There are also a number of ways a volume can be added to a project within Openshift. Perhaps the simplest is the oc volume command; however, in the spirit of defining everything as code, we’re going the .yml route and we’ll define our objects via a deployment. The first block of the deployment defines the persistent volume claim that will be used by our deployed NGINX image. Here we make a request for a PVC named nginx-pvc with the given access mode and a storage size of 512 Megabytes:

apiVersion: v1
kind: PersistentVolumeClaim
metadata:
  name: nginx-pvc
spec:
  accessModes:
    - ReadWriteOnce
  resources:
    requests:
      storage: 512M

We then reference the PVC in our pod deployment, where we define a single pod with the above claim being used as a volume within the container:

apiVersion: extensions/v1beta1
kind: Deployment
metadata:
  name: nginx-static
spec:
  template:
    metadata:
      labels:
        app: nginx-static
    spec:
      volumes:
        - name: nginx-static-storage
          persistentVolumeClaim:
            claimName: nginx-pvc
      containers:
        - image: docker.io/snimmagadda/nginx-pvc-example:latest
          name: nginx-pvc-example
          ports:
            - containerPort: 8081
              name: serve
          volumeMounts:
            - name:  nginx-static-storage
              mountPath: /var/www/static

Notably the volume nginx-static-storage is created from the PVC we defined in the first block, and then is mounted to the /var/www/static directory within the NGINX container. This effectively means that data at this location within the container will be managed by our newly created PV. If we go ahead and execute the deployment oc create -f deployment.yml we will receive output that the PVC, deployment, and associated service have been created. Note: Running oc get pvc will also verify that the volume has been successfully created.
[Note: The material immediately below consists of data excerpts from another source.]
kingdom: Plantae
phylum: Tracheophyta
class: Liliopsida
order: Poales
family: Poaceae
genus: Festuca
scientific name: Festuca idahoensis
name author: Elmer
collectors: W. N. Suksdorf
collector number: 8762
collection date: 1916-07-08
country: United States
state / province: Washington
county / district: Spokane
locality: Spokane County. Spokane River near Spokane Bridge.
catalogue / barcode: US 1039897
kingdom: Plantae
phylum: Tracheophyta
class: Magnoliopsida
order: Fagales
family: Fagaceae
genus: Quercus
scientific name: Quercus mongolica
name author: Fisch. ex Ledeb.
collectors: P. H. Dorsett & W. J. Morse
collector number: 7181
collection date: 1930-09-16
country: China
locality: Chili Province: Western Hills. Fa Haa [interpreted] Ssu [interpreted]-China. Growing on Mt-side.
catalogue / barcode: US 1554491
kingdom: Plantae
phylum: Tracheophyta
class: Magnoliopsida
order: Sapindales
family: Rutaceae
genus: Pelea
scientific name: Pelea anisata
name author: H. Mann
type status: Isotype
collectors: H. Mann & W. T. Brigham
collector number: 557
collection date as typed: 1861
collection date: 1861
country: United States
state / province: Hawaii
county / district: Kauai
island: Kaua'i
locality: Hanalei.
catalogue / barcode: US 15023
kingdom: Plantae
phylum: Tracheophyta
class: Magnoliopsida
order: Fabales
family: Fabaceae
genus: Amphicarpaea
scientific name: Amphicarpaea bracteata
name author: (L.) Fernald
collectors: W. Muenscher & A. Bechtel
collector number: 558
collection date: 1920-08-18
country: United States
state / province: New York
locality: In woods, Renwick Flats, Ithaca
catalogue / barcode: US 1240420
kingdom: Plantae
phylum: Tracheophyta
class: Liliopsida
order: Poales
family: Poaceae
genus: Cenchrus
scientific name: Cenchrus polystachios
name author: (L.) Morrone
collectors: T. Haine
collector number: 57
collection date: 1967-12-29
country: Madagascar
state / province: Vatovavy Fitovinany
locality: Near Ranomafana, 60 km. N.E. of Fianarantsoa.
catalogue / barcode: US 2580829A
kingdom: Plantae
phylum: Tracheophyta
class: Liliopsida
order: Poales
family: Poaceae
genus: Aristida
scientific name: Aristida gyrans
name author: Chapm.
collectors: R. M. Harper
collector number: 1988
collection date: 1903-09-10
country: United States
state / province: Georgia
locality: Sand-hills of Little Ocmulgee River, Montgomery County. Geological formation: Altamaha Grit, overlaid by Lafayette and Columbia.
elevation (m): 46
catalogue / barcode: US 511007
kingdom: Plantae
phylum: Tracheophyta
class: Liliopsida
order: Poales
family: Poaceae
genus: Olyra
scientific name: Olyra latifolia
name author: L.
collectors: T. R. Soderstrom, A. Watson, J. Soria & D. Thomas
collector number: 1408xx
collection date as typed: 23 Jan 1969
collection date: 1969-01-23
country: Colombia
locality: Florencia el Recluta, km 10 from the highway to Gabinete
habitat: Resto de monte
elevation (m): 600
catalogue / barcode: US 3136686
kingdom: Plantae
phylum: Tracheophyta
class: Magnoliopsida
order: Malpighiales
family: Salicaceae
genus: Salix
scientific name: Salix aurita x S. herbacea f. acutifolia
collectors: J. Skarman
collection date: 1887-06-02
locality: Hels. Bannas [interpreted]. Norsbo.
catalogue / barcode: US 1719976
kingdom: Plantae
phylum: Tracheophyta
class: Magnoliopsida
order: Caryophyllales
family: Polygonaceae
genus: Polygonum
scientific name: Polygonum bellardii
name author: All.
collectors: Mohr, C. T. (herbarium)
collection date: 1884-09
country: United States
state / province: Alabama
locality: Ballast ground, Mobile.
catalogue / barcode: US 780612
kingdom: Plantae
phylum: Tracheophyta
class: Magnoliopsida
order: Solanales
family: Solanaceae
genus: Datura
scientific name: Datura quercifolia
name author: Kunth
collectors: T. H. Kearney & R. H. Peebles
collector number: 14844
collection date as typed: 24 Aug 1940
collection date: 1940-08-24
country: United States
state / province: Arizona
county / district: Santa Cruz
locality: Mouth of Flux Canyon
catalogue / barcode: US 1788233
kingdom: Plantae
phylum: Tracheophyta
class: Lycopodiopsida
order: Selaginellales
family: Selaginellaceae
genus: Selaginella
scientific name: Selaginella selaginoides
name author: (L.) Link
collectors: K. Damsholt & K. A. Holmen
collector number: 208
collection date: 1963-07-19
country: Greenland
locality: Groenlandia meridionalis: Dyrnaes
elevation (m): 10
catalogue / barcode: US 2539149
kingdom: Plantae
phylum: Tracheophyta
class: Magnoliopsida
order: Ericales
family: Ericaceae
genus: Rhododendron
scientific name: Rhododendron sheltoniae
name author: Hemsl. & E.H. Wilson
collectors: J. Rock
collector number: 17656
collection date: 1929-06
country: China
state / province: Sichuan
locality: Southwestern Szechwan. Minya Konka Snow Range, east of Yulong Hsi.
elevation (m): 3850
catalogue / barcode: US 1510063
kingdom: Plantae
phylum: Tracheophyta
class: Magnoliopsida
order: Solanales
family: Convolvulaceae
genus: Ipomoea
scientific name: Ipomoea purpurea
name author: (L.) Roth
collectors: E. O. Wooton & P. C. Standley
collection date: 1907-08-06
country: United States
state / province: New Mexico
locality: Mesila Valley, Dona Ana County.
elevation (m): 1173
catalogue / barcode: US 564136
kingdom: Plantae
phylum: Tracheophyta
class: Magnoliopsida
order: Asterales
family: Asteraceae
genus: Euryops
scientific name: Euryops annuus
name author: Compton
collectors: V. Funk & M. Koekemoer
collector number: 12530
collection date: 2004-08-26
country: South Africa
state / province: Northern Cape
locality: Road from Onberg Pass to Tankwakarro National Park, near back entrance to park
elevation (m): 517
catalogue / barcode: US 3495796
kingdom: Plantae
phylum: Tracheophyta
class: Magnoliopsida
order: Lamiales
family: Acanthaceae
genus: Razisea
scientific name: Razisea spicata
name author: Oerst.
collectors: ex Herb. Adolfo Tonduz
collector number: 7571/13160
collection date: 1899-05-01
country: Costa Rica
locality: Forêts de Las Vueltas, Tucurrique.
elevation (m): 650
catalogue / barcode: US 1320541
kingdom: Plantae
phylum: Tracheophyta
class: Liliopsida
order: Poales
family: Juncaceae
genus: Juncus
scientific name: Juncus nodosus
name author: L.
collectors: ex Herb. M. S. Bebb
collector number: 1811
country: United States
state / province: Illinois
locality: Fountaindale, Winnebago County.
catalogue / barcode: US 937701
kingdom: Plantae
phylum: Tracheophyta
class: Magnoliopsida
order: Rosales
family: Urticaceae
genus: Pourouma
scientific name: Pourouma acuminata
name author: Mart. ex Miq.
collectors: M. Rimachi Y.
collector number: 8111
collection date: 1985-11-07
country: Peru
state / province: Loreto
Uploading and accessing static content

At this point we have a running NGINX web server attached to a persistent volume and its time to finally add the content we would like to serve. To do this we are going to use the oc rsh command combined with tar. First we get the name of the pod mounted to the volume using the oc get pods command. In this example our pod is named nginx-static-5c89688f44-nkrxj so we’ll package the contents of the pdf directory and copy the files to the volume using the command

tar cf - . | oc rsh nginx-static-5c89688f44-nkrxj tar xofC - /var/www/static --no-overwrite-dir

With files now copied into the volume, we can test it by exposing our service (creating a route) and making a GET request to /my_file.pdf. If you’ve been using the code here making a request to:

http://<base-url>/ipsum.pdf

should result in being served the static pdf document!

Now you could delete the pod, scale down/up, add more content, etc and your data will remain in the PV for access via pods that mount the volume.

As a review, we’ve successfully:

  • Defined and configured an NGINX static web server
  • “Dockerized”, created, and deployed a PV, PVC, and pod with a custom NGINX image
  • Uploaded documents to the created PV
  • Served the documents over the web via the custom NGINX image

I encourage you to use this walk through as a starter for implementing something similar within your own use case. What I’ve touched on here barely scratches the surface of what is possible with NGINX.